Dengan harapan hal ini konsisten baik untuk pacuan kuda di Kota Bima maupun Kabupaten Bima, Dompu, Sumbawa dan lainnya yang ada di NTB. Bahkan PORDASI NTB, Pemerintah NTB, Koalisi Stop Joki Anak, POLRI, TNI, Tokoh Agama/Masyarakat, Budayawan dan Pemerintah Kabupaten/Kota. Termasuk dari Pemerintah Pusat seperti Kementerian Pemberdayaan Perempuan dan Perlindungan Anak RI dan Komisi Perlindungan Anak Indonesia duduk bersama memusyawarahkan hal serius ini.

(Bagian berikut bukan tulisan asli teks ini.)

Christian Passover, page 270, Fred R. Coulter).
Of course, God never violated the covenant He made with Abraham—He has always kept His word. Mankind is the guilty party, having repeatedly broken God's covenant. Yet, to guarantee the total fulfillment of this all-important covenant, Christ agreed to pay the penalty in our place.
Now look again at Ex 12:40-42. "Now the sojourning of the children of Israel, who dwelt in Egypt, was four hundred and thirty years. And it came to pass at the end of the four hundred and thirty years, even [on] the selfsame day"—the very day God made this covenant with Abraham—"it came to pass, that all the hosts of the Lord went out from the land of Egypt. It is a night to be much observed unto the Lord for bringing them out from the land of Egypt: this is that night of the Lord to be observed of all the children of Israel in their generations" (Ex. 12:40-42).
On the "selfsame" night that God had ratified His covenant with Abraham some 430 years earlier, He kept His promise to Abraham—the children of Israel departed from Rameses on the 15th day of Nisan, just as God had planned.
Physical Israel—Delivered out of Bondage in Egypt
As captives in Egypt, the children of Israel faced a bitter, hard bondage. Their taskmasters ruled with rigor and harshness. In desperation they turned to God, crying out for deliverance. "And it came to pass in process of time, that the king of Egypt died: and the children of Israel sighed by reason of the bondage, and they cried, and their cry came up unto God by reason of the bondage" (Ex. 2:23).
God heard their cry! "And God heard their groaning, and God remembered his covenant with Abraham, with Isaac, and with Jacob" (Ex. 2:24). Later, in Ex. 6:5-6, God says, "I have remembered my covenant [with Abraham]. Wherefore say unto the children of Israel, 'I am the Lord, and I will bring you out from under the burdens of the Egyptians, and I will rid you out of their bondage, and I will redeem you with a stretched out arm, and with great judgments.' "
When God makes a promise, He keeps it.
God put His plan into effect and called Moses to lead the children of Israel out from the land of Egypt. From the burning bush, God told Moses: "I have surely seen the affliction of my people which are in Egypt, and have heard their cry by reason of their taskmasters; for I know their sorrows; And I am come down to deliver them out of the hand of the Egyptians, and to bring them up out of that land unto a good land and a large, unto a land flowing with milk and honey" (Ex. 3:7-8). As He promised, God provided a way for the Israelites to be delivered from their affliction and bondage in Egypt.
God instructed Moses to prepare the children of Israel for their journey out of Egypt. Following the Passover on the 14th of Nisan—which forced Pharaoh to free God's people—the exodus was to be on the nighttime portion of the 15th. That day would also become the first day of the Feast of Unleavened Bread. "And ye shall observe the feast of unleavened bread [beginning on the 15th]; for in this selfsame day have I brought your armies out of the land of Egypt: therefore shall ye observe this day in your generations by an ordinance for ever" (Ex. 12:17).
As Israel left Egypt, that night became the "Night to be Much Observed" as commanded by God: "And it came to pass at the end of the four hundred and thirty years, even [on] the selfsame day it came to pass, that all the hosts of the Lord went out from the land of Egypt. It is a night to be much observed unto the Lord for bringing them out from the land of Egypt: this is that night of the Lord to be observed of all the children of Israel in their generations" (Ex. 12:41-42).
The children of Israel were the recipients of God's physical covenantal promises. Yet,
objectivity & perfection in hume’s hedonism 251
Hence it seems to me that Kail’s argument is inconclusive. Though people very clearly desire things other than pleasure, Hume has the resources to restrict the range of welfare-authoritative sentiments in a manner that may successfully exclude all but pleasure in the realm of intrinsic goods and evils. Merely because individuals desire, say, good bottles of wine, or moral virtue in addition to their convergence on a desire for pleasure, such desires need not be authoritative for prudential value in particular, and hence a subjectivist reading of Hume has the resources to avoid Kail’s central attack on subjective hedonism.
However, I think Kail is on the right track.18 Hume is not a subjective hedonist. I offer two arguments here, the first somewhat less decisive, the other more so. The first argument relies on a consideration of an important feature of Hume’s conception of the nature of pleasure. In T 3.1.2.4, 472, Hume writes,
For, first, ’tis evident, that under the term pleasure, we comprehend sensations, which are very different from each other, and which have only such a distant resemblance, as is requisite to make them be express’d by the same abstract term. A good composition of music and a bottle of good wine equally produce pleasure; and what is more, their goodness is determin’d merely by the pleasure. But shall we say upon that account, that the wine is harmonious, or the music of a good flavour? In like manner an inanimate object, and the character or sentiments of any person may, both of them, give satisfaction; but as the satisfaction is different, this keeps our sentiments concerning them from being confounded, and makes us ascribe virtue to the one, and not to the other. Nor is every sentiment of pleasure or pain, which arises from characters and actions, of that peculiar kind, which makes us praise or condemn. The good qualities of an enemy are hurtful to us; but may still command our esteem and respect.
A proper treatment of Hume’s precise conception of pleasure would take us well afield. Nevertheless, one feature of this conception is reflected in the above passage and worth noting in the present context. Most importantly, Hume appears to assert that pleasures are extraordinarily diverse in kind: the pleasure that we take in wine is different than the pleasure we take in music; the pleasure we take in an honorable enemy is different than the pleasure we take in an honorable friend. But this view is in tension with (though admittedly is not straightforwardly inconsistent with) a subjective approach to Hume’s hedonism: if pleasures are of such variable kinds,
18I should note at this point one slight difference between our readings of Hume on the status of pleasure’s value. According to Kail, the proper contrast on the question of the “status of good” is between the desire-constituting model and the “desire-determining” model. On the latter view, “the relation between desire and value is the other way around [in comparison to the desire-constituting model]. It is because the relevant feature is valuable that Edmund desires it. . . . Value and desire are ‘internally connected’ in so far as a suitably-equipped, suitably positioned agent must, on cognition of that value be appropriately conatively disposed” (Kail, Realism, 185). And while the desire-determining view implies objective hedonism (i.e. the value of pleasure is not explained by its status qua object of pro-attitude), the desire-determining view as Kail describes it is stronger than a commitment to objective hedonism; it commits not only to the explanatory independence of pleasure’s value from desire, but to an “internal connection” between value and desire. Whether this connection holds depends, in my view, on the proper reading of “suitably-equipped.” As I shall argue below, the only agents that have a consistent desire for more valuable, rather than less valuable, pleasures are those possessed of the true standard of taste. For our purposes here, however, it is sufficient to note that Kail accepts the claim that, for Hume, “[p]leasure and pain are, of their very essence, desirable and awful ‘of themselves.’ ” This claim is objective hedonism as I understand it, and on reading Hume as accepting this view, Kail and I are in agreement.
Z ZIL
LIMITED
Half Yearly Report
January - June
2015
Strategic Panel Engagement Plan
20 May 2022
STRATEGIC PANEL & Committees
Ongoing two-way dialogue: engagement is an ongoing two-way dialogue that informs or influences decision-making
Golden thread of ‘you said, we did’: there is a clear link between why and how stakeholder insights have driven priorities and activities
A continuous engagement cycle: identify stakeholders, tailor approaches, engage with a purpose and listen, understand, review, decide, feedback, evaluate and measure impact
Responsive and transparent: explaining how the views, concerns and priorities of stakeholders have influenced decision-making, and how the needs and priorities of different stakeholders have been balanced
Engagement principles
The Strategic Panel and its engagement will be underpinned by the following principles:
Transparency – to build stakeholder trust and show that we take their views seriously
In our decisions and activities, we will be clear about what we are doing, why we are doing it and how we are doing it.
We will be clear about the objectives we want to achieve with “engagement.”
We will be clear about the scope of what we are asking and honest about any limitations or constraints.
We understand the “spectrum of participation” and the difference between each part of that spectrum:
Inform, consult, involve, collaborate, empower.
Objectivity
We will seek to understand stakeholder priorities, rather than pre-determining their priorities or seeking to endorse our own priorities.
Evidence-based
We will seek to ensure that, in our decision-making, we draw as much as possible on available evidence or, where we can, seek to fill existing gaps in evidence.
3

“Sampai ada aturan disepakati bersama, sehingga penyelenggaraan pacuan kuda tradisional tidak lagi ada eksploitasi. Penempatan dalam keadaan berbahaya mengancam fisik hingga nyawa terhadap anak dan kebiasaan buruk lainnya. Dari 2019 sampai 2023 telah ada 3 nyawa joki anak yang tewas tanpa ada satupun pihak yang mau bertanggung jawab,” terangnya.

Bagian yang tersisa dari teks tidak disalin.